DESCRIPTION OF THE TASK
Please turn every line of the records below into a numbered list, skipping blank lines and leaving the pictures out.

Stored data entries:

----------------------------------------

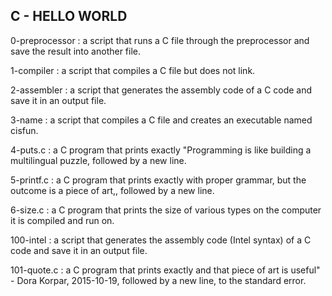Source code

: ## C - HELLO WORLD

0-preprocessor : a script that runs a C file through the preprocessor and save the result into another file.

1-compiler : a script that compiles a C file but does not link.

2-assembler : a script that generates the assembly code of a C code and save it in an output file.

3-name : a script that compiles a C file and creates an executable named cisfun.

4-puts.c : a C program that prints exactly "Programming is like building a multilingual puzzle, followed by a new line.

5-printf.c : a C program that prints exactly with proper grammar, but the outcome is a piece of art,, followed by a new line.

6-size.c : a C program that prints the size of various types on the computer it is compiled and run on.

100-intel : a script that generates the assembly code (Intel syntax) of a C code and save it in an output file.

101-quote.c : a C program that prints exactly and that piece of art is useful" - Dora Korpar, 2015-10-19, followed by a new line, to the standard error.
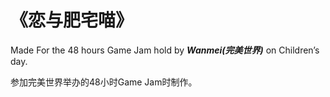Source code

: # 《恋与肥宅喵》

Made For the 48 hours Game Jam hold by ***Wanmei(完美世界)*** on Children’s day.

参加完美世界举办的48小时Game Jam时制作。

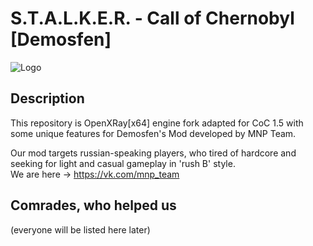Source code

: # S.T.A.L.K.E.R. - Call of Chernobyl [Demosfen]
![Logo](https://pp.userapi.com/c852032/v852032520/955c9/JmaVQNUfNq4.jpg)

## Description
  This repository is OpenXRay[x64] engine fork adapted for CoC 1.5 with some unique features for Demosfen's Mod developed by MNP Team. 

Our mod targets russian-speaking players, who tired of hardcore and seeking for light and casual gameplay in 'rush B' style.    
We are here -> https://vk.com/mnp_team
## Comrades, who helped us
(everyone will be listed here later)

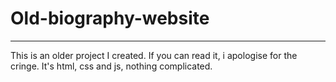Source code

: # Old-biography-website
<hr>
This is an older project I created. If you can read it, i apologise for the cringe.
It's html, css and js, nothing complicated.
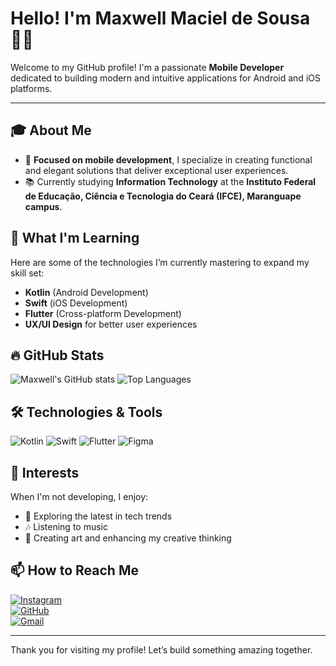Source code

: # Hello! I'm Maxwell Maciel de Sousa 📱✨

Welcome to my GitHub profile! I'm a passionate **Mobile Developer** dedicated to building modern and intuitive applications for Android and iOS platforms.

---

## 🎓 About Me
- 📱 **Focused on mobile development**, I specialize in creating functional and elegant solutions that deliver exceptional user experiences.  
- 📚 Currently studying **Information Technology** at the **Instituto Federal de Educação, Ciência e Tecnologia do Ceará (IFCE), Maranguape campus**.  

## 🌱 What I'm Learning
Here are some of the technologies I’m currently mastering to expand my skill set:
- **Kotlin** (Android Development)
- **Swift** (iOS Development)
- **Flutter** (Cross-platform Development)
- **UX/UI Design** for better user experiences

## 🔥 GitHub Stats
![Maxwell's GitHub stats](https://github-readme-stats.vercel.app/api?username=MaxwellMSousa&show_icons=true&theme=radical)
![Top Languages](https://github-readme-stats.vercel.app/api/top-langs/?username=MaxwellMSousa&layout=compact&theme=radical)

## 🛠️ Technologies & Tools
![Kotlin](https://img.icons8.com/color/48/000000/kotlin.png) ![Swift](https://img.icons8.com/color/48/000000/swift.png) ![Flutter](https://img.icons8.com/color/48/000000/flutter.png) ![Figma](https://img.icons8.com/color/48/000000/figma.png)

## 🎨 Interests
When I'm not developing, I enjoy:
- 📖 Exploring the latest in tech trends
- 🎶 Listening to music
- 🎨 Creating art and enhancing my creative thinking

## 📫 How to Reach Me
[![Instagram](https://img.icons8.com/fluency/48/000000/instagram-new.png)](https://instagram.com/maxsksr)  
[![GitHub](https://img.icons8.com/fluency/48/000000/github.png)](https://github.com/MaxwellMSousa)  
[![Gmail](https://img.icons8.com/fluency/48/000000/gmail.png)](mailto:maxwellmaciel@gmail.com)

---

Thank you for visiting my profile! Let’s build something amazing together.
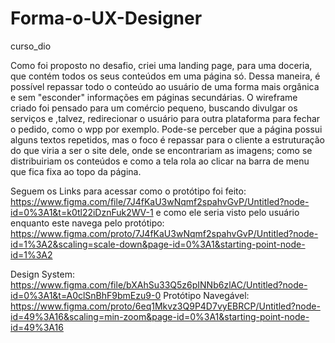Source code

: # Forma-o-UX-Designer
curso_dio

Como foi proposto no desafio, criei uma landing page, para uma doceria, que contém todos os seus conteúdos em uma página só. Dessa maneira, é possível repassar todo o conteúdo ao usuário de uma forma mais orgânica e sem "esconder" informações em páginas secundárias. O wireframe criado foi pensado para um comércio pequeno, buscando divulgar os serviços e ,talvez, redirecionar o usuário para outra plataforma para fechar o pedido, como o wpp por exemplo. 
Pode-se perceber que a página possui alguns textos repetidos, mas o foco é repassar para o cliente a estruturação do que viria a ser o site dele, onde se encontrariam as imagens; como se distribuiriam os conteúdos e como a tela rola ao clicar na barra de menu que fica fixa ao topo da página.

Seguem os Links para acessar como o protótipo foi feito: https://www.figma.com/file/7J4fKaU3wNqmf2spahvGvP/Untitled?node-id=0%3A1&t=k0tl22iDznFuk2WV-1
                             e como ele seria visto pelo usuário enquanto este navega pelo protótipo: https://www.figma.com/proto/7J4fKaU3wNqmf2spahvGvP/Untitled?node-id=1%3A2&scaling=scale-down&page-id=0%3A1&starting-point-node-id=1%3A2
                             
Design System: https://www.figma.com/file/bXAhSu33Q5z6pINNb6zlAC/Untitled?node-id=0%3A1&t=A0clSnBhF9bmEzu9-0
Protótipo Navegável: https://www.figma.com/proto/6eq1Mkvz3Q9P4D7vyEBRCP/Untitled?node-id=49%3A16&scaling=min-zoom&page-id=0%3A1&starting-point-node-id=49%3A16
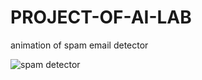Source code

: # PROJECT-OF-AI-LAB

animation of spam email detector

![spam detector](https://github.com/user-attachments/assets/b7de191c-4887-4bef-90e7-f64747dcb633)
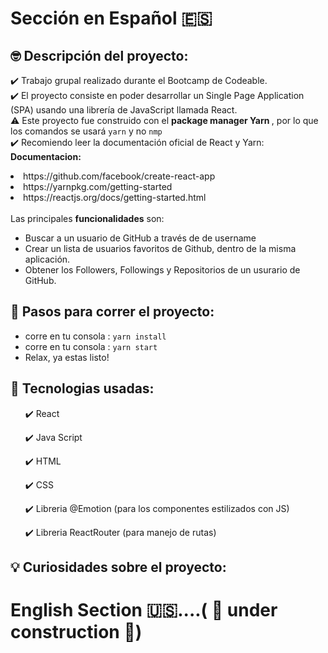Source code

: <h1>Sección en Español 🇪🇸</h1>
<h2>🤓 Descripción del proyecto: </h2>
<p>✔️ Trabajo grupal realizado durante el Bootcamp de Codeable.<br> 
✔️ El proyecto consiste en poder desarrollar un Single Page Application (SPA) usando una librería de JavaScript llamada React. <br>
⚠️ Este proyecto fue construido con el <strong> package manager Yarn </strong>, por lo que los comandos se usará <code>yarn</code> y no <code>nmp</code> <br>
  ✔️ Recomiendo leer la documentación oficial de React y Yarn: <br>
  <strong>Documentacion: </strong> </br>
  <li>https://github.com/facebook/create-react-app</li>
  <li>https://yarnpkg.com/getting-started</li>
  <li>https://reactjs.org/docs/getting-started.html</li> <br>
Las principales <strong>funcionalidades</strong> son: </p>
<ul> 
  <li>Buscar a un usuario de GitHub a través de de username</li>
  <li>Crear un lista de usuarios favoritos de Github, dentro de la misma aplicación.</li>
  <li>Obtener los Followers, Followings y Repositorios de un usurario de GitHub.</li> 
</ul>  
<h2>👣 Pasos para correr el proyecto: </h2>
<ul>
  <li> corre en tu consola : <code>yarn install</code> </Li>
  <li> corre en tu consola : <code>yarn start</code> </Li>
  <li> Relax, ya estas listo! </Li>
</ul>
<h2>🤖 Tecnologias usadas: </h2>
<ul>
  <p>✔️ React</p>
  <p>✔️ Java Script</p>
  <p>✔️ HTML</p>
  <p>✔️ CSS</p>
  <p>✔️ Libreria @Emotion (para los componentes estilizados con JS)</p>
  <p>✔️ Libreria ReactRouter (para manejo de rutas)</p>
</ul>
<h2>💡 Curiosidades sobre el proyecto:</h2>

<h1>English Section 🇺🇸....( 🚧 under construction 🚧)</h1>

----------------------------------------

RESULT
1. Source code
2. : ## C - HELLO WORLD
3. 0-preprocessor : a script that runs a C file through the preprocessor and save the result into another file.
4. 1-compiler : a script that compiles a C file but does not link.
5. 2-assembler : a script that generates the assembly code of a C code and save it in an output file.
6. 3-name : a script that compiles a C file and creates an executable named cisfun.
7. 4-puts.c : a C program that prints exactly "Programming is like building a multilingual puzzle, followed by a new line.
8. 5-printf.c : a C program that prints exactly with proper grammar, but the outcome is a piece of art,, followed by a new line.
9. 6-size.c : a C program that prints the size of various types on the computer it is compiled and run on.
10. 100-intel : a script that generates the assembly code (Intel syntax) of a C code and save it in an output file.
11. 101-quote.c : a C program that prints exactly and that piece of art is useful" - Dora Korpar, 2015-10-19, followed by a new line, to the standard error.
12. Source code
13. : # 《恋与肥宅喵》
14. Made For the 48 hours Game Jam hold by ***Wanmei(完美世界)*** on Children’s day.
15. 参加完美世界举办的48小时Game Jam时制作。
16. Source code
17. : # S.T.A.L.K.E.R. - Call of Chernobyl [Demosfen]
18. ![Logo](https://pp.userapi.com/c852032/v852032520/955c9/JmaVQNUfNq4.jpg)
19. ## Description
20.   This repository is OpenXRay[x64] engine fork adapted for CoC 1.5 with some unique features for Demosfen's Mod developed by MNP Team. 
21. Our mod targets russian-speaking players, who tired of hardcore and seeking for light and casual gameplay in 'rush B' style.    
22. We are here -> https://vk.com/mnp_team
23. ## Comrades, who helped us
24. (everyone will be listed here later)
25. Source code
26. : # Old-biography-website
27. <hr>
28. This is an older project I created. If you can read it, i apologise for the cringe.
29. It's html, css and js, nothing complicated.
30. Source code
31. : # Hello! I'm Maxwell Maciel de Sousa 📱✨
32. Welcome to my GitHub profile! I'm a passionate **Mobile Developer** dedicated to building modern and intuitive applications for Android and iOS platforms.
33. ---
34. ## 🎓 About Me
35. - 📱 **Focused on mobile development**, I specialize in creating functional and elegant solutions that deliver exceptional user experiences.  
36. - 📚 Currently studying **Information Technology** at the **Instituto Federal de Educação, Ciência e Tecnologia do Ceará (IFCE), Maranguape campus**.  
37. ## 🌱 What I'm Learning
38. Here are some of the technologies I’m currently mastering to expand my skill set:
39. - **Kotlin** (Android Development)
40. - **Swift** (iOS Development)
41. - **Flutter** (Cross-platform Development)
42. - **UX/UI Design** for better user experiences
43. ## 🔥 GitHub Stats
44. ![Maxwell's GitHub stats](https://github-readme-stats.vercel.app/api?username=MaxwellMSousa&show_icons=true&theme=radical)
45. ![Top Languages](https://github-readme-stats.vercel.app/api/top-langs/?username=MaxwellMSousa&layout=compact&theme=radical)
46. ## 🛠️ Technologies & Tools
47. ![Kotlin](https://img.icons8.com/color/48/000000/kotlin.png) ![Swift](https://img.icons8.com/color/48/000000/swift.png) ![Flutter](https://img.icons8.com/color/48/000000/flutter.png) ![Figma](https://img.icons8.com/color/48/000000/figma.png)
48. ## 🎨 Interests
49. When I'm not developing, I enjoy:
50. - 📖 Exploring the latest in tech trends
51. - 🎶 Listening to music
52. - 🎨 Creating art and enhancing my creative thinking
53. ## 📫 How to Reach Me
54. [![Instagram](https://img.icons8.com/fluency/48/000000/instagram-new.png)](https://instagram.com/maxsksr)  
55. [![GitHub](https://img.icons8.com/fluency/48/000000/github.png)](https://github.com/MaxwellMSousa)  
56. [![Gmail](https://img.icons8.com/fluency/48/000000/gmail.png)](mailto:maxwellmaciel@gmail.com)
57. ---
58. Thank you for visiting my profile! Let’s build something amazing together.
59. Source code
60. : # Forma-o-UX-Designer
61. curso_dio
62. Como foi proposto no desafio, criei uma landing page, para uma doceria, que contém todos os seus conteúdos em uma página só. Dessa maneira, é possível repassar todo o conteúdo ao usuário de uma forma mais orgânica e sem "esconder" informações em páginas secundárias. O wireframe criado foi pensado para um comércio pequeno, buscando divulgar os serviços e ,talvez, redirecionar o usuário para outra plataforma para fechar o pedido, como o wpp por exemplo. 
63. Pode-se perceber que a página possui alguns textos repetidos, mas o foco é repassar para o cliente a estruturação do que viria a ser o site dele, onde se encontrariam as imagens; como se distribuiriam os conteúdos e como a tela rola ao clicar na barra de menu que fica fixa ao topo da página.
64. Seguem os Links para acessar como o protótipo foi feito: https://www.figma.com/file/7J4fKaU3wNqmf2spahvGvP/Untitled?node-id=0%3A1&t=k0tl22iDznFuk2WV-1
65.                              e como ele seria visto pelo usuário enquanto este navega pelo protótipo: https://www.figma.com/proto/7J4fKaU3wNqmf2spahvGvP/Untitled?node-id=1%3A2&scaling=scale-down&page-id=0%3A1&starting-point-node-id=1%3A2
66. Design System: https://www.figma.com/file/bXAhSu33Q5z6pINNb6zlAC/Untitled?node-id=0%3A1&t=A0clSnBhF9bmEzu9-0
67. Protótipo Navegável: https://www.figma.com/proto/6eq1Mkvz3Q9P4D7vyEBRCP/Untitled?node-id=49%3A16&scaling=min-zoom&page-id=0%3A1&starting-point-node-id=49%3A16
68. Source code
69. : # PROJECT-OF-AI-LAB
70. animation of spam email detector
71. ![spam detector](https://github.com/user-attachments/assets/b7de191c-4887-4bef-90e7-f64747dcb633)
72. Source code
73. : <h1>Sección en Español 🇪🇸</h1>
74. <h2>🤓 Descripción del proyecto: </h2>
75. <p>✔️ Trabajo grupal realizado durante el Bootcamp de Codeable.<br> 
76. ✔️ El proyecto consiste en poder desarrollar un Single Page Application (SPA) usando una librería de JavaScript llamada React. <br>
77. ⚠️ Este proyecto fue construido con el <strong> package manager Yarn </strong>, por lo que los comandos se usará <code>yarn</code> y no <code>nmp</code> <br>
78.   ✔️ Recomiendo leer la documentación oficial de React y Yarn: <br>
79.   <strong>Documentacion: </strong> </br>
80.   <li>https://github.com/facebook/create-react-app</li>
81.   <li>https://yarnpkg.com/getting-started</li>
82.   <li>https://reactjs.org/docs/getting-started.html</li> <br>
83. Las principales <strong>funcionalidades</strong> son: </p>
84. <ul> 
85.   <li>Buscar a un usuario de GitHub a través de de username</li>
86.   <li>Crear un lista de usuarios favoritos de Github, dentro de la misma aplicación.</li>
87.   <li>Obtener los Followers, Followings y Repositorios de un usurario de GitHub.</li> 
88. </ul>  
89. <h2>👣 Pasos para correr el proyecto: </h2>
90. <ul>
91.   <li> corre en tu consola : <code>yarn install</code> </Li>
92.   <li> corre en tu consola : <code>yarn start</code> </Li>
93.   <li> Relax, ya estas listo! </Li>
94. </ul>
95. <h2>🤖 Tecnologias usadas: </h2>
96. <ul>
97.   <p>✔️ React</p>
98.   <p>✔️ Java Script</p>
99.   <p>✔️ HTML</p>
100.   <p>✔️ CSS</p>
101.   <p>✔️ Libreria @Emotion (para los componentes estilizados con JS)</p>
102.   <p>✔️ Libreria ReactRouter (para manejo de rutas)</p>
103. </ul>
104. <h2>💡 Curiosidades sobre el proyecto:</h2>
105. <h1>English Section 🇺🇸....( 🚧 under construction 🚧)</h1>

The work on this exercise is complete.